- Urdu: فرض
- Directed by: Laeeq Akhtar
- Screenplay by: Masroor Anwar
- Produced by: Shamim Ara
- Starring: Shamim Ara; Kamal; Nisho; Qavi; Saqi; Mumtaz; Ragni; Nanha; Saleem Nasir; Najma Mehboob; Mustafa Qureshi; Munawar Saeed; Sabira Sultana;
- Music by: Nashad
- Production company: Shamim Ara Productions
- Release date: 16 January 1973;
- Country: Pakistan
- Language: Urdu

= Farz (1973 film) =

1973 film

Farz is a 1973 Pakistani Urdu-language film directed by Laeeq Akhtar and produced by Shamim Ara under the banner Shamim Ara Productions.

Alongside Ara, the film stars Syed Kamal, Qavi, Nisho and Mumtaz.

The music was composed by Nashad.

==Plot==
Set against the backdrop of War, the plot revolves around the services of the military and martyrs who sacrifice their lives for the country.

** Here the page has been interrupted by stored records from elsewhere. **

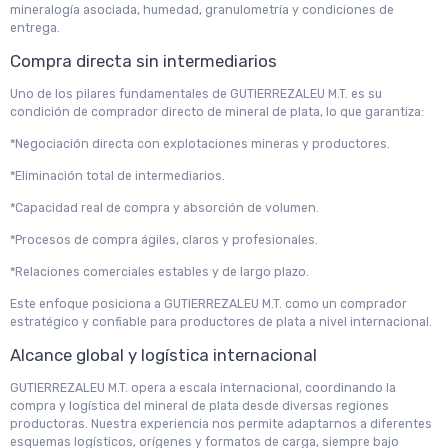
mineralogía asociada, humedad, granulometría y condiciones de
entrega.
Compra directa sin intermediarios
Uno de los pilares fundamentales de GUTIERREZALEU M.T. es su
condición de comprador directo de mineral de plata, lo que garantiza:
*Negociación directa con explotaciones mineras y productores.
*Eliminación total de intermediarios.
*Capacidad real de compra y absorción de volumen.
*Procesos de compra ágiles, claros y profesionales.
*Relaciones comerciales estables y de largo plazo.
Este enfoque posiciona a GUTIERREZALEU M.T. como un comprador
estratégico y confiable para productores de plata a nivel internacional.
Alcance global y logística internacional
GUTIERREZALEU M.T. opera a escala internacional, coordinando la
compra y logística del mineral de plata desde diversas regiones
productoras. Nuestra experiencia nos permite adaptarnos a diferentes
esquemas logísticos, orígenes y formatos de carga, siempre bajo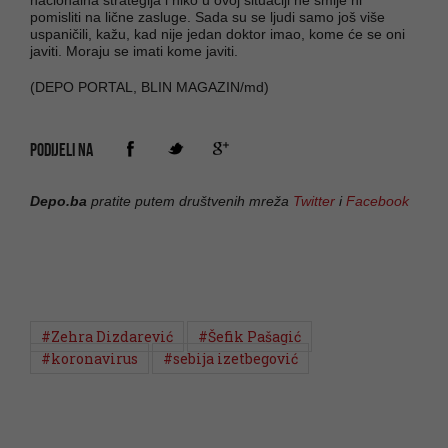
pomisliti na lične zasluge. Sada su se ljudi samo još više
uspaničili, kažu, kad nije jedan doktor imao, kome će se oni
javiti. Moraju se imati kome javiti.
(DEPO PORTAL, BLIN MAGAZIN/md)
PODIJELI NA
Depo.ba
pratite putem društvenih mreža
Twitter
i
Facebook
#Zehra Dizdarević
#Šefik Pašagić
#koronavirus
#sebija izetbegović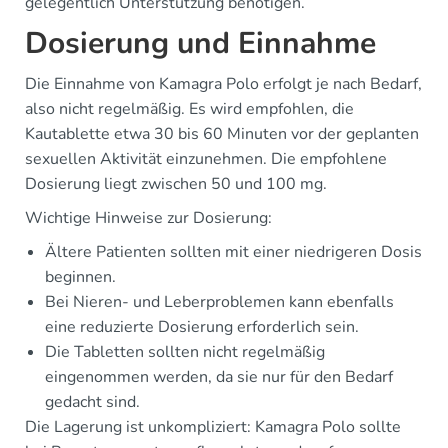
gelegentlich Unterstützung benötigen.
Dosierung und Einnahme
Die Einnahme von Kamagra Polo erfolgt je nach Bedarf,
also nicht regelmäßig. Es wird empfohlen, die
Kautablette etwa 30 bis 60 Minuten vor der geplanten
sexuellen Aktivität einzunehmen. Die empfohlene
Dosierung liegt zwischen 50 und 100 mg.
Wichtige Hinweise zur Dosierung:
Ältere Patienten sollten mit einer niedrigeren Dosis
beginnen.
Bei Nieren- und Leberproblemen kann ebenfalls
eine reduzierte Dosierung erforderlich sein.
Die Tabletten sollten nicht regelmäßig
eingenommen werden, da sie nur für den Bedarf
gedacht sind.
Die Lagerung ist unkompliziert: Kamagra Polo sollte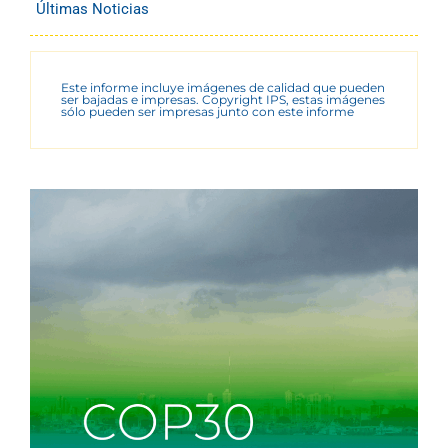
Últimas Noticias
Este informe incluye imágenes de calidad que pueden
ser bajadas e impresas. Copyright IPS, estas imágenes
sólo pueden ser impresas junto con este informe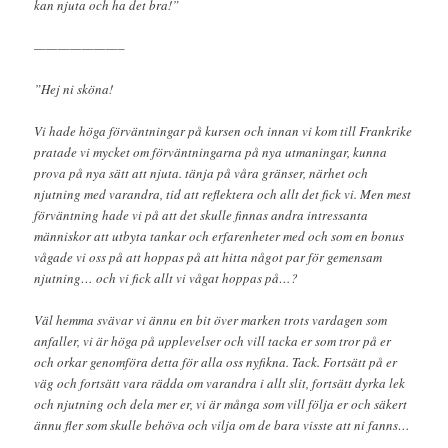
kan njuta och ha det bra!”
———————–
”Hej ni sköna!
Vi hade höga förväntningar på kursen och innan vi kom till Frankrike
pratade vi mycket om förväntningarna på nya utmaningar, kunna
prova på nya sätt att njuta. tänja på våra gränser, närhet och
njutning med varandra, tid att reflektera och allt det fick vi. Men mest
förväntning hade vi på att det skulle finnas andra intressanta
människor att utbyta tankar och erfarenheter med och som en bonus
vågade vi oss på att hoppas på att hitta något par för gemensam
njutning… och vi fick allt vi vågat hoppas på…?
Väl hemma svävar vi ännu en bit över marken trots vardagen som
anfaller, vi är höga på upplevelser och vill tacka er som tror på er
och orkar genomföra detta för alla oss nyfikna. Tack. Fortsätt på er
väg och fortsätt vara rädda om varandra i allt slit, fortsätt dyrka lek
och njutning och dela mer er, vi är många som vill följa er och säkert
ännu fler som skulle behöva och vilja om de bara visste att ni fanns…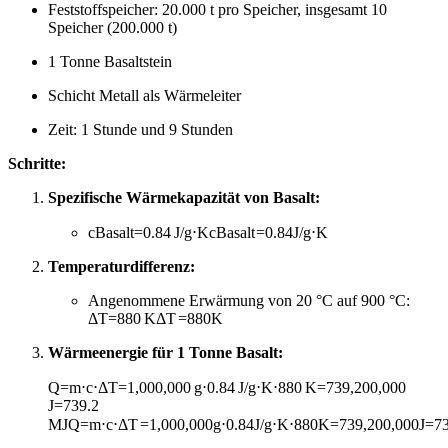
Feststoffspeicher: 20.000 t pro Speicher, insgesamt 10
Speicher (200.000 t)
1 Tonne Basaltstein
Schicht Metall als Wärmeleiter
Zeit: 1 Stunde und 9 Stunden
Schritte:
Spezifische Wärmekapazität von Basalt:
cBasalt=0.84 J/g⋅K
c
Basalt
=
0.84
J/g
⋅
K
Temperaturdifferenz:
Angenommene Erwärmung von 20 °C auf 900 °C:
ΔT=880 K
Δ
T
=
880
K
Wärmeenergie für 1 Tonne Basalt:
Q=m⋅c⋅ΔT=1,000,000 g⋅0.84 J/g⋅K⋅880 K=739,200,000
J=739.2
MJ
Q
=
m
⋅
c
⋅
Δ
T
=
1
,
000
,
000
g
⋅
0.84
J/g
⋅
K
⋅
880
K
=
739
,
200
,
000
J
=
7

It is story of a wife and mother who lost her husband and son for the sake of country.

==Cast==
- Shamim Ara
- Syed Kamal
- Qavi
- Nisho
- Mumtaz
- Imran
- Saqi
- (Guest appearances: Ragni, Nanha, Sabira Sultana, Saleem Nasir, Najma Mehboob, Mustafa Qureshi, Munawar Saeed)

== Release and reception ==
The film was released on 16 January 1973.

The Statesman praised the film for its off-beat themes.